If we believe in the realm of God where all of God’s children are equally treasured, this Sunday wasn’t a time to hold loosely. It was a time to hold fast, because this wasn’t about politics; it was about human dignity. Sunday was a time to hold fast. And if that didn’t happen, it continues to be a time to hold fast. You have to preach to and pray with and worship within your context. And our context is America. And in America our Black men’s lives are under fire. And if we want to build the beloved community, we’ve got to show up and roll up our sleeves, or let’s not claim the beloved community is what we want.

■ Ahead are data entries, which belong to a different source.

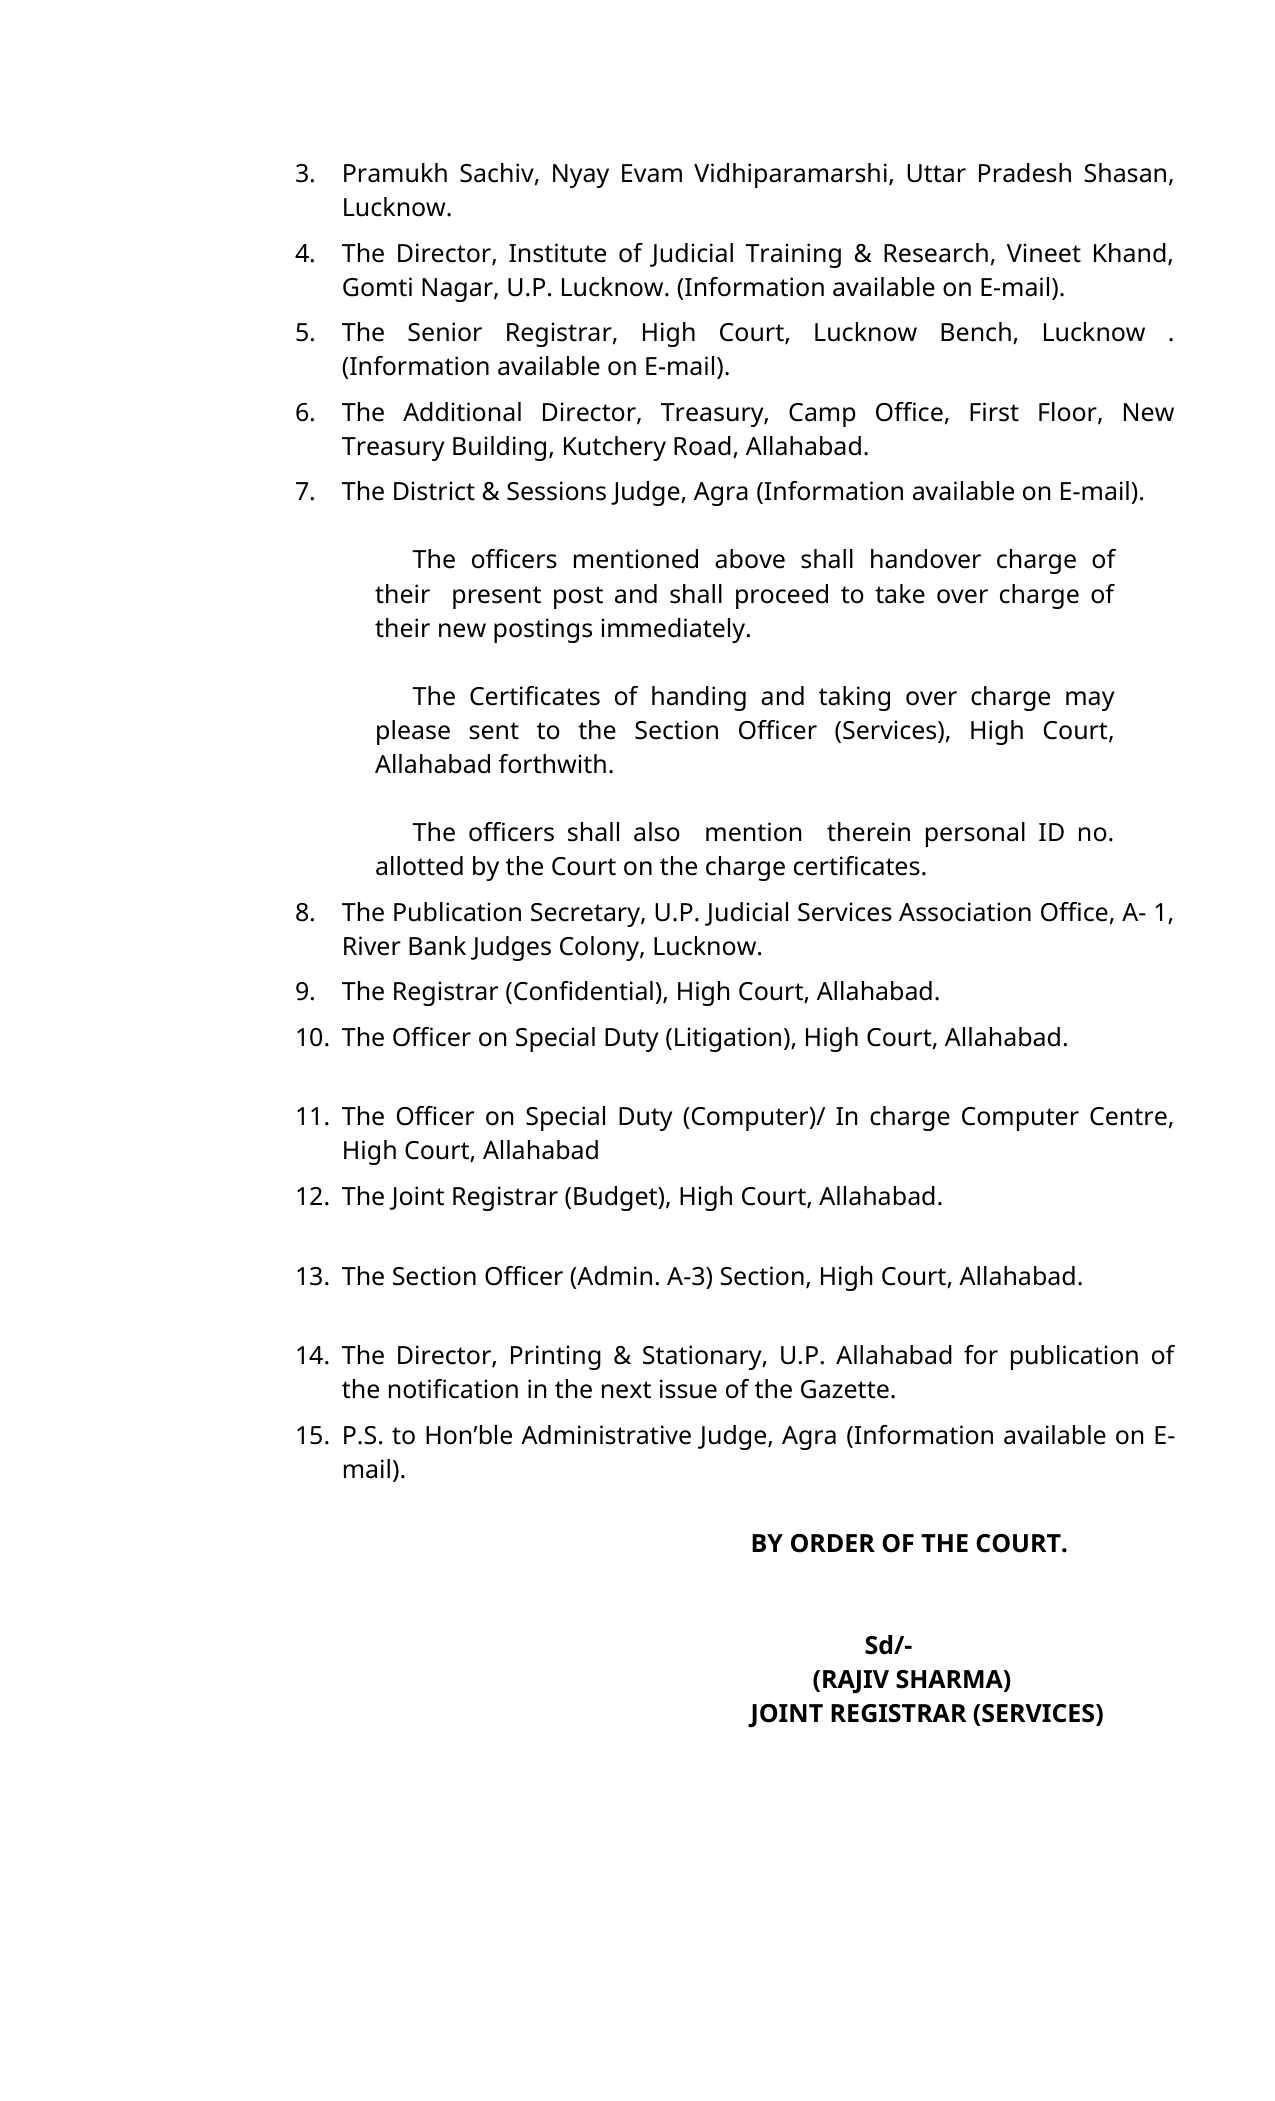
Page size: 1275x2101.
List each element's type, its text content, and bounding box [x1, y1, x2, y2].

text BY ORDER OF THE COURT. [212, 1525, 1181, 1559]
table_cell The Officer on Special Duty (Litigation), High Court, Allahabad. [336, 1014, 1181, 1093]
table_cell [289, 1014, 336, 1093]
table_cell The Section Officer (Admin. A-3) Section, High Court, Allahabad. [336, 1253, 1181, 1332]
table_cell [289, 889, 336, 968]
table_cell [289, 468, 336, 888]
table_cell The Director, Institute of Judicial Training & Research, Vineet Khand, Gomti Nagar, U.P. Lucknow. (Information available on E-mail). [336, 230, 1181, 309]
table_cell [289, 309, 336, 389]
table_cell [289, 1173, 336, 1252]
text (RAJIV SHARMA) [212, 1661, 1181, 1696]
table_cell The Officer on Special Duty (Computer)/ In charge Computer Centre, High Court, Allahabad [336, 1093, 1181, 1173]
table_cell P.S. to Hon’ble Administrative Judge, Agra (Information available on E-mail). [336, 1412, 1181, 1491]
table_cell [289, 1412, 336, 1491]
table_cell The Additional Director, Treasury, Camp Office, First Floor, New Treasury Building, Kutchery Road, Allahabad. [336, 389, 1181, 468]
table_cell [289, 1332, 336, 1412]
table_cell The Senior Registrar, High Court, Lucknow Bench, Lucknow . (Information available on E-mail). [336, 309, 1181, 389]
table_cell The District & Sessions Judge, Agra (Information available on E-mail). The officers mentioned above shall handover charge of their present post and shall proceed to take over charge of their new postings immediately. The Certificates of handing and taking over charge may please sent to the Section Officer (Services), High Court, Allahabad forthwith. The officers shall also mention therein personal ID no. allotted by the Court on the charge certificates. [336, 468, 1181, 888]
table_cell [289, 150, 336, 229]
table_cell [289, 968, 336, 1014]
text JOINT REGISTRAR (SERVICES) [212, 1696, 1181, 1729]
text Sd/- [212, 1627, 1181, 1661]
table_cell The Director, Printing & Stationary, U.P. Allahabad for publication of the notification in the next issue of the Gazette. [336, 1332, 1181, 1412]
table_cell [289, 230, 336, 309]
table_cell The Joint Registrar (Budget), High Court, Allahabad. [336, 1173, 1181, 1252]
table_cell [289, 1093, 336, 1173]
table_cell [289, 389, 336, 468]
table_cell The Registrar (Confidential), High Court, Allahabad. [336, 968, 1181, 1014]
table_cell The Publication Secretary, U.P. Judicial Services Association Office, A- 1, River Bank Judges Colony, Lucknow. [336, 889, 1181, 968]
table_cell Pramukh Sachiv, Nyay Evam Vidhiparamarshi, Uttar Pradesh Shasan, Lucknow. [336, 150, 1181, 229]
table_cell [289, 1253, 336, 1332]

In America right now it is not reasonable to have hard conversations across race. In American right now it is not reasonable to grieve publicly when most of a congregation doesn’t understand what it is grieving. There is a cost to being reasonable. The cost of being reasonable is real and authentic relationship. The cost of being reasonable is not being invited to the funeral because you never really knew your nephew. The cost of being reasonable is not knowing the next nephew, and being a part of stopping the cycle that might kill him, too.
God is not reasonable. I believe now is the time to join God.